I’d like to test out Dask on analysing thousand of files. They are small, but reading them into memory is problematic.
I have a general question, is Dask intended to work with big files only?
I could preprocess the small files( json ) and concatenate them up , but i would like to start data analysis without modifying file source structure as later i’m going to have even more new files, so it’s much better to build a data pipeline upon files as is.
Hi @kvdm.dev, welcome to this community!
The short answer is: Dask can perfectly work with a lot a small files.
However, with 54k files, you may have to be careful of two things:
- Avoid generating a tasks graph that is too complicated, or with two many tasks. Dask add some overhead for each task, and the Scheduler might begin to show some latency when you go above 100k to 1m tasks. This means for example that if you have performance trouble if using
DataFrame.read_json, you might want to try with Dask Bag or to develop some lower code to read file by batches in a single task.
- 54k small files may be limited by IO. Again, try to read the files by batch, but at some point this probably will be much less performant than with some big files. Anyway, this is not related to Dask.
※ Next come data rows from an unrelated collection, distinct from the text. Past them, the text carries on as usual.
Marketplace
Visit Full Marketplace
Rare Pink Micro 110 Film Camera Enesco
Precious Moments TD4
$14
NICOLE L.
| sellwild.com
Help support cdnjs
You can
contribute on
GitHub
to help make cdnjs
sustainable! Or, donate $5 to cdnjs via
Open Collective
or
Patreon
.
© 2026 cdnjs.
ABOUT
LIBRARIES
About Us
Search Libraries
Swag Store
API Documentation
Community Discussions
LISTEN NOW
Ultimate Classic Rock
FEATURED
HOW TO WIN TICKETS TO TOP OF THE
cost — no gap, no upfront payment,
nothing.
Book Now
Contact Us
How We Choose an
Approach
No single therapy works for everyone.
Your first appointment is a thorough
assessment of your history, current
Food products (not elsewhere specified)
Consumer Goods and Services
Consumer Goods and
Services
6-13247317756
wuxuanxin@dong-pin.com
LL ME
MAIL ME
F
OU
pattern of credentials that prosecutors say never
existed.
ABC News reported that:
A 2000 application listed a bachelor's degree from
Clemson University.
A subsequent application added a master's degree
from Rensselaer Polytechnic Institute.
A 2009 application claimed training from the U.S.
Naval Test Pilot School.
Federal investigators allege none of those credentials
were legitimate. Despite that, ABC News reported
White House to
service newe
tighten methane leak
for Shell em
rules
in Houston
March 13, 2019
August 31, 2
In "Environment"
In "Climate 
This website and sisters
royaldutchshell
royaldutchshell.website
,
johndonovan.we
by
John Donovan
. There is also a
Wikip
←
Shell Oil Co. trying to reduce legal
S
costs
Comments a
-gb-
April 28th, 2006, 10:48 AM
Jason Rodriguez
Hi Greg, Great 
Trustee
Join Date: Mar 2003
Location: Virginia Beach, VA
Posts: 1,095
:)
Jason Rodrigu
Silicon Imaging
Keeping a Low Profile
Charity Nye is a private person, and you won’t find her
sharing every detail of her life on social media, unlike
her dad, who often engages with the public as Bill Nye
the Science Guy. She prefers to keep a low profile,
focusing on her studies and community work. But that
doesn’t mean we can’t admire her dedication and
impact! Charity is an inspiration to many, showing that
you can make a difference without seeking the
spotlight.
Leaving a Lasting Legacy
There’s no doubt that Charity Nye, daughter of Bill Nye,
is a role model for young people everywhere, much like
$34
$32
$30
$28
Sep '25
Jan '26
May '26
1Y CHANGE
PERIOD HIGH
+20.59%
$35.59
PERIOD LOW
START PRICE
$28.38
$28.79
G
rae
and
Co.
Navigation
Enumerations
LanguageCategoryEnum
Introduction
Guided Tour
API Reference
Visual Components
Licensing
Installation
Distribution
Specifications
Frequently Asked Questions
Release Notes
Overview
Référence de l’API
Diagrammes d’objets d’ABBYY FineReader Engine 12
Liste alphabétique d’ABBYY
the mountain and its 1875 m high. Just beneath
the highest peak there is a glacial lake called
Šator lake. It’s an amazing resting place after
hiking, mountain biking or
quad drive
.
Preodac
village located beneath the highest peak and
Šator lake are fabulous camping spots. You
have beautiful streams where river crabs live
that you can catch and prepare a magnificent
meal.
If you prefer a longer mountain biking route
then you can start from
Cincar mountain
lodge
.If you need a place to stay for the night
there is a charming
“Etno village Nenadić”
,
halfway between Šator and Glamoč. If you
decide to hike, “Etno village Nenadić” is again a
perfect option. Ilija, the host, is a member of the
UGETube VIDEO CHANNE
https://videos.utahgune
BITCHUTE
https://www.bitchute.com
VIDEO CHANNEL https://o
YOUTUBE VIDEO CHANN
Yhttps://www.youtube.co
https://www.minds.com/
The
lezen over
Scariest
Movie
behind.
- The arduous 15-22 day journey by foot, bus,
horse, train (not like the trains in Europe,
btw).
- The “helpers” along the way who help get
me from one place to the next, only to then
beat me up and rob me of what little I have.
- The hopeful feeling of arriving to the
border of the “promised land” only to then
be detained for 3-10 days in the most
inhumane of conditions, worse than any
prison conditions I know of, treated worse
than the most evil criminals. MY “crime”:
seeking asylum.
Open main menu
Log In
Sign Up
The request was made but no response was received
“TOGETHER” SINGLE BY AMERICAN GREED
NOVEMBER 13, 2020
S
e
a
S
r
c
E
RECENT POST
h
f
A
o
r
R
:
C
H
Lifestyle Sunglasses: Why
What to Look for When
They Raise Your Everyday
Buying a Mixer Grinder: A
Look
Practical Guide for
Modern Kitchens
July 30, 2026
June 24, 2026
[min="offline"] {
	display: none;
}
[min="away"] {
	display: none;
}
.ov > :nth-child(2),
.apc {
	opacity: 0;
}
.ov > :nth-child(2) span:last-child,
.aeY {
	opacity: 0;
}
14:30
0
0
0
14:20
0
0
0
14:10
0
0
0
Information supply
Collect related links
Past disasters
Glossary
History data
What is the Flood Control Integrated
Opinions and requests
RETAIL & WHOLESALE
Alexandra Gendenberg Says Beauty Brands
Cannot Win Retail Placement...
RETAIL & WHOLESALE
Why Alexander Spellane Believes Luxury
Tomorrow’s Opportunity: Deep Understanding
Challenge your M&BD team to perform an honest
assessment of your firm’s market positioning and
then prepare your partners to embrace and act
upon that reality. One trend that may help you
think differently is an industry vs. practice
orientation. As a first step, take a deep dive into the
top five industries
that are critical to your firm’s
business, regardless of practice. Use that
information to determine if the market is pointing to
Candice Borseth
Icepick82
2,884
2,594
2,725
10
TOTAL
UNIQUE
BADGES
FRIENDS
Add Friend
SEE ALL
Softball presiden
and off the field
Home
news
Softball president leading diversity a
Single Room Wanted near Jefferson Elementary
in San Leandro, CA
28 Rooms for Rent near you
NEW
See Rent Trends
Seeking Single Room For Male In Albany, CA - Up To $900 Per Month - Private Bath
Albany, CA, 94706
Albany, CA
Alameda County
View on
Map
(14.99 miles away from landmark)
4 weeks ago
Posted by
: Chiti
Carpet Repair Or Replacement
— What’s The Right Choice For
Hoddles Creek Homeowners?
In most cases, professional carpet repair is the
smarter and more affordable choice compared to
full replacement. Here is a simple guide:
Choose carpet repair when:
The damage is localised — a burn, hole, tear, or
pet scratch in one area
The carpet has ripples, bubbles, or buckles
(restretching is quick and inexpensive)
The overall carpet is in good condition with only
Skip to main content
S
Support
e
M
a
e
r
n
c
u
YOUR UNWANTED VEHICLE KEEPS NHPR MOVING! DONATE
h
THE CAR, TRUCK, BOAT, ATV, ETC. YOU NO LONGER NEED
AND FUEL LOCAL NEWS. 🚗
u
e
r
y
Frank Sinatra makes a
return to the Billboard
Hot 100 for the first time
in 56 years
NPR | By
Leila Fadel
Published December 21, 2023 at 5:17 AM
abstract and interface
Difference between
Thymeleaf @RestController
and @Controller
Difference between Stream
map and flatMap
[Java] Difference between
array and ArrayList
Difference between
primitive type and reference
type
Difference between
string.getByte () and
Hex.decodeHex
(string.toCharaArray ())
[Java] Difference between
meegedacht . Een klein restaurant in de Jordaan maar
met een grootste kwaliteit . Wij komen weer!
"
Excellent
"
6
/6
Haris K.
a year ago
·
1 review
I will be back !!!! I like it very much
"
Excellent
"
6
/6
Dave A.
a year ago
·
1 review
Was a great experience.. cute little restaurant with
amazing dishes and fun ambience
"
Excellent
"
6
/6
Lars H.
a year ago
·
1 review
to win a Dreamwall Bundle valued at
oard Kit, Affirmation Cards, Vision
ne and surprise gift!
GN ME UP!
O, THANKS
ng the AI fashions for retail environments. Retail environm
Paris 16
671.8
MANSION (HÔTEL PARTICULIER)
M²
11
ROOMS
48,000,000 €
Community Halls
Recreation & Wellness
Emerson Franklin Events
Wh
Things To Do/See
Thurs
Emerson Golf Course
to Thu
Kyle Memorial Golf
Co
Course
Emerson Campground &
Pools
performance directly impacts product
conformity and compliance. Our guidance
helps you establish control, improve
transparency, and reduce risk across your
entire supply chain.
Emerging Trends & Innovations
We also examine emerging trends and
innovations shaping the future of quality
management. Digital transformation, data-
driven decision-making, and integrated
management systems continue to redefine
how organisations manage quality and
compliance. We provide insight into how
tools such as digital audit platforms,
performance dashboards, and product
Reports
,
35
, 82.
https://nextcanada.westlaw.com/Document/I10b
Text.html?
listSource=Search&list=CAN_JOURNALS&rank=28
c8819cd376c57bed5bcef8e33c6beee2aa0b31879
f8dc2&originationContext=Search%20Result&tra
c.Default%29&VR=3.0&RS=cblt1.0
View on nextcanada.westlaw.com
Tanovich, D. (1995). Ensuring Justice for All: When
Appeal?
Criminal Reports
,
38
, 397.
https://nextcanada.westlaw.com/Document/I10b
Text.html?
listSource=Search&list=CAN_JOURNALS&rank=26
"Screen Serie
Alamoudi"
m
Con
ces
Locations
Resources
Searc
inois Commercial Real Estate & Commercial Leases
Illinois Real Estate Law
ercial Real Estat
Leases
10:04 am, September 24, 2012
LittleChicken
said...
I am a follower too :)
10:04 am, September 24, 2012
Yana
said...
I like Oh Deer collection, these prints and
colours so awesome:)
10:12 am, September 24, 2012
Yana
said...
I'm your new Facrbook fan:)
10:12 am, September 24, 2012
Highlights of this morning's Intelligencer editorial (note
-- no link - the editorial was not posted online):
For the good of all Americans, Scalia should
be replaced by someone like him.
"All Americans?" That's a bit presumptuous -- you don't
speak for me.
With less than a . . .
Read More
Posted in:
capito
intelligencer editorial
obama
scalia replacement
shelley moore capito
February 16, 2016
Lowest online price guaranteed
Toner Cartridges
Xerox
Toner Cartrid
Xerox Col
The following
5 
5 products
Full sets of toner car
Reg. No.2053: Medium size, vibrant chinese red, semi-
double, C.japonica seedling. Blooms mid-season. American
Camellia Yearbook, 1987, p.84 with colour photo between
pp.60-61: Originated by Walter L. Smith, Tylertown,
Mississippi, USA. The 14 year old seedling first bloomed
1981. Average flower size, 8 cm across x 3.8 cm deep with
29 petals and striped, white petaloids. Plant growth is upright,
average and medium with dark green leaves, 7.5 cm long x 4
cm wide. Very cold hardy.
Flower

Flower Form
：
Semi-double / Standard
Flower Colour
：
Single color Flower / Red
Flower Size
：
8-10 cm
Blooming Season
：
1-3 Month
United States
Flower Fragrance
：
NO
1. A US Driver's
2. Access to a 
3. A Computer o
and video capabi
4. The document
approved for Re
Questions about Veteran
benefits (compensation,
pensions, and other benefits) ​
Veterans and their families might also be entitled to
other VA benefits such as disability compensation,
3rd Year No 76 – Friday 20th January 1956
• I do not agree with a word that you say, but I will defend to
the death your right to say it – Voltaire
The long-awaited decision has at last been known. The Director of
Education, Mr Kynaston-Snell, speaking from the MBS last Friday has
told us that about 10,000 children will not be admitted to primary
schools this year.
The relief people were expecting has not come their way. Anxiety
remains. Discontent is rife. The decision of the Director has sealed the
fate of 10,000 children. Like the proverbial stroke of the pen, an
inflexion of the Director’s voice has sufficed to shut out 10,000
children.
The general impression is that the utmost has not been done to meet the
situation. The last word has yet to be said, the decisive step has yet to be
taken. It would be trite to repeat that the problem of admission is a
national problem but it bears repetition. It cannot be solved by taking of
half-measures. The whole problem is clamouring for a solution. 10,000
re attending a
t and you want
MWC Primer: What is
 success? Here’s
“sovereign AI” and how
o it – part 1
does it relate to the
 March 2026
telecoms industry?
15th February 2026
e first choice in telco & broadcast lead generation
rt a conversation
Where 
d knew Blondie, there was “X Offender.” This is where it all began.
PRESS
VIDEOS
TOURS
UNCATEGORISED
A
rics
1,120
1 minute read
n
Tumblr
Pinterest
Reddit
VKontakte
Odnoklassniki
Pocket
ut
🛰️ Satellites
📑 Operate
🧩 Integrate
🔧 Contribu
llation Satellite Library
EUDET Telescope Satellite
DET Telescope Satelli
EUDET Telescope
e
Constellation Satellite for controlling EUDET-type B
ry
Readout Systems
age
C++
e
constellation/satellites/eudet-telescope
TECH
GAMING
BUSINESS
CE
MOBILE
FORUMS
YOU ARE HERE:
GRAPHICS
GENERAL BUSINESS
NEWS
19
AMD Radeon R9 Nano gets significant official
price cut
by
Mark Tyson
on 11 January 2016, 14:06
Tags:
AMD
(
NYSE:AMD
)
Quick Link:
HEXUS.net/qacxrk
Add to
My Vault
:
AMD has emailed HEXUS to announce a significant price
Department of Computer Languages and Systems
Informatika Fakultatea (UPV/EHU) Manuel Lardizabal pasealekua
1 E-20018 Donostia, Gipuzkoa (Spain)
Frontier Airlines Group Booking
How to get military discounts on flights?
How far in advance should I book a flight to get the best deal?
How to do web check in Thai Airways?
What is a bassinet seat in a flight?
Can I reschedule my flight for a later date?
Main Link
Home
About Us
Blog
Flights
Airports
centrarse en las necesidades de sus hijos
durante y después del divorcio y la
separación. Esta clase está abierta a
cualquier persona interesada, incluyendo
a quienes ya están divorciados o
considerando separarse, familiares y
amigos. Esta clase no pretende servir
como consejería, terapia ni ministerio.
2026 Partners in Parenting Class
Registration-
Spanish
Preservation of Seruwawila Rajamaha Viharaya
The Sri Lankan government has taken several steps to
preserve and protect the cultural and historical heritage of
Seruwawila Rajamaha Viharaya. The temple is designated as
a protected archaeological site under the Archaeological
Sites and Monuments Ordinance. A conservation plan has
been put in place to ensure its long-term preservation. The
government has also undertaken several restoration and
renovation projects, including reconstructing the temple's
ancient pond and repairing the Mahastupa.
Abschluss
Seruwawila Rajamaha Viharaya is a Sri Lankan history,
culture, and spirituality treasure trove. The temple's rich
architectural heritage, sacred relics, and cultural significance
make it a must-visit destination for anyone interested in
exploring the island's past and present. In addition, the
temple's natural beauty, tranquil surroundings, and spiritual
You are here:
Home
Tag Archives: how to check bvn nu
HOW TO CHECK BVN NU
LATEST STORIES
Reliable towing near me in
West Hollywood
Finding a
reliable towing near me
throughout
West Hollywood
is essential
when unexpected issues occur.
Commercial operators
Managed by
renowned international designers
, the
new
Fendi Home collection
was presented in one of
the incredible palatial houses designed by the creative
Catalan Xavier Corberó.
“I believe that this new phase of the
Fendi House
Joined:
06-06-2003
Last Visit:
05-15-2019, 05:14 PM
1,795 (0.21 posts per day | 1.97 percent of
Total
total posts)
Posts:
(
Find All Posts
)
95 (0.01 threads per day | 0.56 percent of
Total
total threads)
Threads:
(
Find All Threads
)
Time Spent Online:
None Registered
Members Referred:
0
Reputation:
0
but at some point this probably will be much less performant than with some big files.
Agree, but i’d perefer to stay with small files(average size is 14kb) avoiding concatenation them in bigger files as explained above.
. Again, try to read the files by batch,
Doesn’t Dask do it automatically and i simply should set up a batch size?
As far as I know, at least for
DataFrame.read_json, there is no such thing as batch size. You can configure
blocksize, but it is just used to split big files, not to concatenate several files’ content.
So i have to organize reading files by batches manually you meant?
dask.bag.Bag can do it.
Yes, you are right, as you rely on read_text, you can use the kwarg
Could you explain briefly, what is the partition in Bag Context?
As i see in the documentation, only DataFrame has such a property.
Does it mean that a bag will take
files_per_partition into account only when it’s getting converted to a dataframe like
How does computing mechanic differ depending on a
files_per_patition when i don’t make such a convertation?
Brief explanation could be enough to answer the questions, anyway i have to test it out, i’m a very begginer in Dask usage.
Bags are explained there:
A Bag is an unordered collection of item. Dask split this collections into several sub-collections called partitions. Each partition can be processed independently. For example, a list
[0, 1, 2, 3, 4, 5, 6, 7, 8, 9] could be for example split in two partitions :
[0, 1, 2, 3, 4] and
[5, 6, 7, 8, 9]. You can control the number of partitions during Bag creation as mentioned above.
No, a Bag is definitely a partitioned collection.